Soni Apurv, Fahey Nisha, Bhutta Zulfiqar, Li Wenjun, Moore Simas Tiffany, Nimbalkar Somashekhar, Allison Jeroan
Department of Medicine, UMass Chan Medical School, Worcester, Massachusetts, United States of America.
Department of Population and Quantitative Health Sciences, UMass Chan Medical School, Worcester, Massachusetts, United States of America.
PLoS Med. 2022 Apr 8;19(4):e1003957. doi: 10.1371/journal.pmed.1003957. eCollection 2022 Apr.
India launched the National Rural Health Mission (NRHM) in 2005 to strengthen its primary healthcare system in high-focus and northeast-focus states. One of the NRHM objectives was to reduce child undernutrition in India.

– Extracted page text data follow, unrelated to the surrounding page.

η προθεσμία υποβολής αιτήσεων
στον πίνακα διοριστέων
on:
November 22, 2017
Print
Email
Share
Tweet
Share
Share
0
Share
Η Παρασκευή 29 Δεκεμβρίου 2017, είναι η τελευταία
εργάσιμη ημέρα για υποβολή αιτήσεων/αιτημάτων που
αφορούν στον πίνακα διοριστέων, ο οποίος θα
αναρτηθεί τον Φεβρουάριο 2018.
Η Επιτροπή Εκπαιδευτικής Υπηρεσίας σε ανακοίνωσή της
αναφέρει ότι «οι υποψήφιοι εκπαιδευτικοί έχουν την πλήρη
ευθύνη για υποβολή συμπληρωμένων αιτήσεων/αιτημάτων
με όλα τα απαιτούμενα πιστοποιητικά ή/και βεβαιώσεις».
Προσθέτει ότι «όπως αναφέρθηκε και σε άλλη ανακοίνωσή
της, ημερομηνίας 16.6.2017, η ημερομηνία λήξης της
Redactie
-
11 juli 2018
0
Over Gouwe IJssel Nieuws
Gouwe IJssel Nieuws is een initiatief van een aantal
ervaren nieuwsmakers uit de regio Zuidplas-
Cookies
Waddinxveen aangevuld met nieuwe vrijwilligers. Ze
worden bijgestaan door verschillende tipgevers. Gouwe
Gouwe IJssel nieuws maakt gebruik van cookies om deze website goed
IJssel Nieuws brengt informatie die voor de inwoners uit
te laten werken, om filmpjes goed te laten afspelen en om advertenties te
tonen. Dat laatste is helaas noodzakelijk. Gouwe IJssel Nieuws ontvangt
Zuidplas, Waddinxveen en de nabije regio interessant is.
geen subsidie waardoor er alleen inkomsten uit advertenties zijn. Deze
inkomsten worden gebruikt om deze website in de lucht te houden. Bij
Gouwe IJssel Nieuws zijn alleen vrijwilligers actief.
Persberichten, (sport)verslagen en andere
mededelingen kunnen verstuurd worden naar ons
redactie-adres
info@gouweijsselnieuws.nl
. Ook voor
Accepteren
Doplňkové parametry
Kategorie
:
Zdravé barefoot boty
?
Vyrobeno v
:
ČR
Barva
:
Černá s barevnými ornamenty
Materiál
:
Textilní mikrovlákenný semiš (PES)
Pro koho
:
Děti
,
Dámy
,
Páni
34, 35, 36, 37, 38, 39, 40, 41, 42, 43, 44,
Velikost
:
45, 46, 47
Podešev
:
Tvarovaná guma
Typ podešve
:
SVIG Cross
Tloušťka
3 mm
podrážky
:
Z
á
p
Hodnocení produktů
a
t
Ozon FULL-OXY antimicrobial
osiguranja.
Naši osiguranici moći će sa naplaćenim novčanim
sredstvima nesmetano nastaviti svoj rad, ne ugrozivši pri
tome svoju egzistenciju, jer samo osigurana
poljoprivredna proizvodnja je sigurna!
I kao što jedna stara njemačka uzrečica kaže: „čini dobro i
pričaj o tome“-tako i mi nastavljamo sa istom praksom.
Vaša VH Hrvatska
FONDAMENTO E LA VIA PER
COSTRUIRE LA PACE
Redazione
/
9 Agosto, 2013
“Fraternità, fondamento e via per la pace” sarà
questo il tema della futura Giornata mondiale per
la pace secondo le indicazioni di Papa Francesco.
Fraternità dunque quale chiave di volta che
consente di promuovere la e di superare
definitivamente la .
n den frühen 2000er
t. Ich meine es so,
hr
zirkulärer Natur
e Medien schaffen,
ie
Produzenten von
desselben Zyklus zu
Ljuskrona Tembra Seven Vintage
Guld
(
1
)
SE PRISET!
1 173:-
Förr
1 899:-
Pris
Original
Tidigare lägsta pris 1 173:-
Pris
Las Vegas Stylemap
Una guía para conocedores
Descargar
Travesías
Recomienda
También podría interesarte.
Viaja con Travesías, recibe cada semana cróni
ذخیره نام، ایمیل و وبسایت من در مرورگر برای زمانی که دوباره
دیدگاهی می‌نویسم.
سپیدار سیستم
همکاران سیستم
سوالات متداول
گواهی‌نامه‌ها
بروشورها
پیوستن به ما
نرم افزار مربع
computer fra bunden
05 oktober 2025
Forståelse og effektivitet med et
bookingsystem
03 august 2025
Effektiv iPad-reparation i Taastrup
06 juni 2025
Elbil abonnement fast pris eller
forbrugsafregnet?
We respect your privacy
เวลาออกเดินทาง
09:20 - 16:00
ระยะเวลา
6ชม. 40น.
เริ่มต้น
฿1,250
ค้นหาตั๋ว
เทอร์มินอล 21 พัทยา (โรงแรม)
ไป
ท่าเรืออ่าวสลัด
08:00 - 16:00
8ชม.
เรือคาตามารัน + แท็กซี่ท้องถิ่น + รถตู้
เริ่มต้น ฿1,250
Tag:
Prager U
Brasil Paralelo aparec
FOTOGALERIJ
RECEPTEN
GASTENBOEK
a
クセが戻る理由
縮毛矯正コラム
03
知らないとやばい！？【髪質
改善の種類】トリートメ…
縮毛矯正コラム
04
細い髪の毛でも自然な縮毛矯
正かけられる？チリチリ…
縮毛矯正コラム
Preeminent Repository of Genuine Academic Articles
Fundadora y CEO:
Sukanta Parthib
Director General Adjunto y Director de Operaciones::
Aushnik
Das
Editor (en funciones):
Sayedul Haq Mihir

We used data from 1992, 1998, 2005, and 2015 National Family Health Survey (NFHS) of India to evaluate trends in child undernutrition prevalence before and after NRHM and across different categories of focus states. Stunting, Wasting, and Comprehensive Index of Anthropometric Failure (CIAF) were assessed using the World Health Organization (WHO) growth curves to assess chronic, acute, and overall undernutrition. The study included 187,452 children aged 3 years or under. Survey-weighted and confounder-adjusted average annualized reduction rates (AARRs) and predicted probability ratios were used to assess trends and socioeconomic disparities for child undernutrition, respectively. Nationwide, the prevalence of all types of undernutrition decreased from 1992 to 2015. However, the trends varied before and after NRHM implementation and differentially by focus states. After NRHM, acute undernutrition declined more rapidly among high-focus states (AARR 1.0%) but increased in normal-focus states (AARR -1.9% per year; p-value for the difference <0.001). In contrast, the prevalence of chronic undernutrition declined more rapidly (AARR 1.6%) in the normal-focus states in comparison to high-focus states (0.3%; p-value for the difference = 0.01). Income and caste-based disparities in acute undernutrition decreased but did not disappear after the implementation of the NRHM. However, similar disparities in prevalence of chronic undernutrition appear to be exacerbated after the implementation of the NRHM. Major limitations of this study include the observational and cross-sectional design, which preclude our ability to draw causal inferences.
Our results suggests that NRHM implementation might be associated with improvement in wasting (acute) rather than stunting (chronic) forms of undernutrition. Strategies to combat undernutrition equitably, especially in high-focus states, are needed.
印度于2005年启动了国家农村卫生使命(NRHM),以加强其在重点关注邦和东北部重点关注邦的初级卫生保健系统。NRHM的目标之一是减少印度儿童的营养不良状况。
我们使用了来自印度1992年、1998年、2005年和2015年全国家庭健康调查(NFHS)的数据,以评估NRHM实施前后以及不同类别重点关注邦儿童营养不良患病率的趋势。使用世界卫生组织(WHO)生长曲线评估发育迟缓、消瘦和人体测量失败综合指数(CIAF),以评估慢性、急性和总体营养不良情况。该研究纳入了187452名3岁及以下儿童。采用调查加权和混杂因素调整后的年均下降率(AARRs)以及预测概率比,分别评估儿童营养不良的趋势和社会经济差异。在全国范围内,1992年至2015年期间所有类型营养不良的患病率均有所下降。然而,NRHM实施前后的趋势有所不同,且因重点关注邦而异。NRHM实施后,重点关注邦的急性营养不良下降速度更快(年均下降率为1.0%),但正常关注邦的急性营养不良却有所增加(每年年均下降率为-1.9%;差异的p值<0.001)。相比之下,正常关注邦慢性营养不良的患病率下降速度(年均下降率为1.6%)比重点关注邦(0.3%;差异的p值=0.01)更快。NRHM实施后,急性营养不良在收入和种姓方面的差异有所减少,但并未消失。然而,慢性营养不良患病率的类似差异在NRHM实施后似乎有所加剧。本研究的主要局限性包括观察性和横断面设计,这使得我们无法得出因果推断。
我们的结果表明,NRHM的实施可能与改善消瘦(急性)形式的营养不良而非发育迟缓(慢性)形式的营养不良有关。需要制定公平应对营养不良的策略,尤其是在重点关注邦。